Annual IAEA Infrastructure Meeting Connects States Expanding and New to Nuclear Power


DDG Alexander Bychkov opened the meeting, which is held from 4 to 7 February at the IAEA.
(Photo: D. Simittchieva/IAEA)

2014-02-04│More than 100 participants from 41 Member States and the European Commission are attending the Technical Meeting on Topical Issues in the Development of Nuclear Power Infrastructure, which opened at the IAEA today. The four-day meeting is the main annual forum for Member States considering, planning or expanding a nuclear power programme to share their plans and lessons learned about the infrastructure needed for a safe and sustainable nuclear power programme.
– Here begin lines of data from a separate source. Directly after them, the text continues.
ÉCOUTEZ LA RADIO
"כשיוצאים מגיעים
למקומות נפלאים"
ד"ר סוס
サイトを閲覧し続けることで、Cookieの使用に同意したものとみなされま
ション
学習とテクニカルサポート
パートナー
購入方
This year's meeting focuses on the strategic management of new or expanding nuclear power programmes. The participating managers and senior officials represent national governments, owners/operators, regulatory bodies and other utilities.

"Globally, nuclear power looks set to continue to grow steadily, although more slowly than was expected before the Fukushima Daiichi nuclear accident," said Alexander Bychkov, IAEA Deputy Director General and Head of the Department of Nuclear Energy in opening the meeting. "Worldwide, four nuclear power plants were connected to the grid last year and 10 new constructions started."
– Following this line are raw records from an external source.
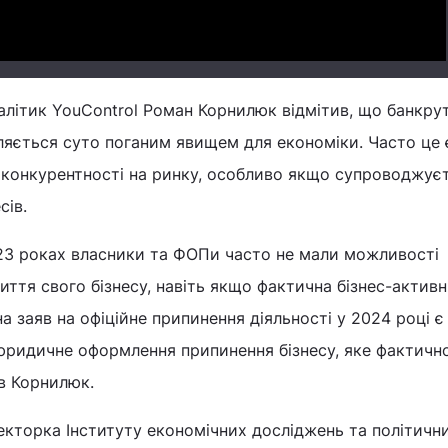
літик YouControl Роман Корнилюк відмітив, що банкрут
ляється суто поганим явищем для економіки. Часто це 
а конкурентності на ринку, особливо якщо супроводжує
сів.
023 роках власники та ФОПи часто не мали можливості
тя свого бізнесу, навіть якщо фактична бізнес-активн
а заяв на офіційне припинення діяльності у 2024 році є
юридичне оформлення припинення бізнесу, яке фактичн
ив Корнилюк.
екторка Інституту економічних досліджень та політичн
Building or expanding a national nuclear infrastructure is a very complex endeavour and it usually takes 10 to 15 years of multi-disciplinary planning and implementation. In plenary and breakout sessions, participants will discuss key issues such as energy planning, financing, human resource development, legislative and regulatory frameworks, the role of the owner-operator, and involving and communicating with stakeholders. Also, representatives from the United Kingdom are sharing their recent experience with developing new nuclear power projects.

In 2013, several newcomer countries have moved forward with their plans. Belarus started constructing its first nuclear power plant. The United Arab Emirates began the construction of its second unit at the Barakah nuclear power plant. Bangladesh, Jordan, Poland, Turkey and other countries are progressing on the path to nuclear power.

At the meeting, these and several other countries that are considering the nuclear power option will present their current status and national plans. Countries with established nuclear power programmes, such as China, France, Japan, the Republic of Korea, the Russian Federation, and the USA will share their views and highlight good practices on different aspects of establishing and safely managing a nuclear power project.

"The Agency is committed to supporting Member States with both existing and new nuclear power programmes," added Mr Bychkov. "We offer a set of integrated services through the Department of Nuclear Energy, the main organizer of this meeting." These services include energy planning, review missions to assess a country's national nuclear infrastructure development, and nuclear energy system assessments, as well as human resource development and nuclear knowledge management.

The IAEA is providing 'the place' where countries can meet, share information, discuss their challenges and get advice from other countries that may have just solved the same problem. The annual meeting on nuclear infrastructure development is an effective channel for this type of knowledge sharing.